Outsiders may look at Shogun’s mere 33 years of age and wonder how such a young fighter—one currently ranked eighth in the light heavyweight division—could be closing in on retirement. Rua’s been in the professional fight game for nearly 13 years now, coming of age while biting down on a mouthpiece and swinging leather with bad intentions. He’s had his fair share of glory, followed recently by a plateful of defeat.

Rua’s 1-4 in his last five fights—having been finished in three of those affairs. He’s no longer the fighter he once was.

His opponent, Antonio Rogerio Nogueira is in similar waters: a seasoned fighter with a lot of tread on his tires. Sure, he’s had a bit more “success” than his UFC 190 opponent, but forcing the referee to pull you off of a past-his-prime Tito Ortiz and earning a decision against an uncharacteristically unmotivated Rashad Evans don’t negate the fact that he’s a 39-year-old fighter who just got knocked out in devastating fashion. Prior to the two victories, Little Nog didn’t look very impressive, either—dropping unanimous decisions against two on-the-cusp wrestlers.

Then there’s the bigger of the Nogueiras facing far bigger problems: Antonio Rodrigo. Last time out, Big Nog survived all three minutes before getting knocked out by Roy Nelson. The five fights prior to that didn’t go very well for him either, suffering three one-sided losses. He had his arm broken once, and was forced to tap in another. He was no longer the most feared man on the mat.

Unless Big Nog wins and Shogun-Little Nog goes to a draw, one of these guys needs to have “the talk” with Dana White.


Who Cashes in on Chance to Meet Joanna Champion?

The pay-per-view’s opening act is set to provide the MMA world with a new challenger for one of the UFC’s budding stars, Joanna Jedrzejczyk.

Long overshadowed by some of the prime-time talents housed at Nova Uniao, Claudia Gadelha returns to the cage after dropping a close decision to the current champion last December. Standing across from her Saturday night will be Jessica Aguilar—World Series of Fighting’s former champion at 115 pounds.

Aguilar hasn’t lost a fight since dropping a split decision to Zoila Frausto at Bellator 31 in 2010. Since then, she’s capped off 10-straight victories, previously cementing herself as one of the better talents not signed to the UFC.

She’s currently ranked 15th in the division, but Aguilar’s record likely has White and Co. thinking a victory over the first-ranked Gadelha would be enough to rocket her into a title fight with Jedrzejczyk in just her second UFC outing.

Either matchup is relatively appealing; especially considering how close Gadelha’s first crack was and what sort of novelty Aguilar brings in fighting a champion running past all her title challengers.


Does Correia Really Stand a Chance?

AP Photos

AP Photo

An overwhelming amount of the discussions regarding UFC 190’s main event revolve less around the outcome, and more around time.

The odds, experts and fans tell us Rousey’s primed to walk out of the HSBC Arena with her belt firmly secured around her waist.

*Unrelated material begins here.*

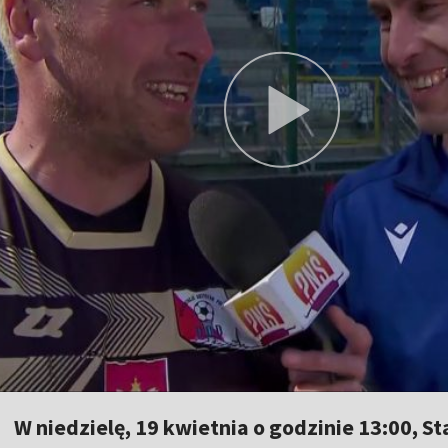
W niedzielę, 19 kwietnia o godzinie 13:00, S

What they wonder, however, is how long Correia will last once the referee gives them the green light to step into the center of the cage.

Alexis Davis, the division’s third-ranked fighter lasted just 16 seconds.

Cat Zingano, the division’s second-ranked fighter couldn’t even do that, lasting only 14 seconds in February.

Miesha Tate, Rousey’s toughest opponent to date—by virtue of time in the cage—was dominated for two full rounds before getting caught in an armbar for the second time in less than two years. She lasted 10 minutes and 58 seconds.

And that’s how the story’s gone for Rousey’s opponents so far. It’s not about how well they’ve done on the feet, or how well they’ve dealt with her armbar attacks. It’s a matter of how long they’ve “lasted” in the cage with the most dominant fighter in the history of women’s combat sports.

That said, MMA can sometimes provide for the unthinkable.

This isn’t Marshawn Lynch and the Seattle Seahawks taking on the Cleveland Browns for four quarters on a Sunday morning. MMA is overtime every time. One slip from Richard Sherman and an otherwise covered Andrew Hawkins goes 70 yards downfield for six, winning the game for the lesser team.

Like all of Rousey’s opponents before her, Correia stands a chance. A very, very slim chance.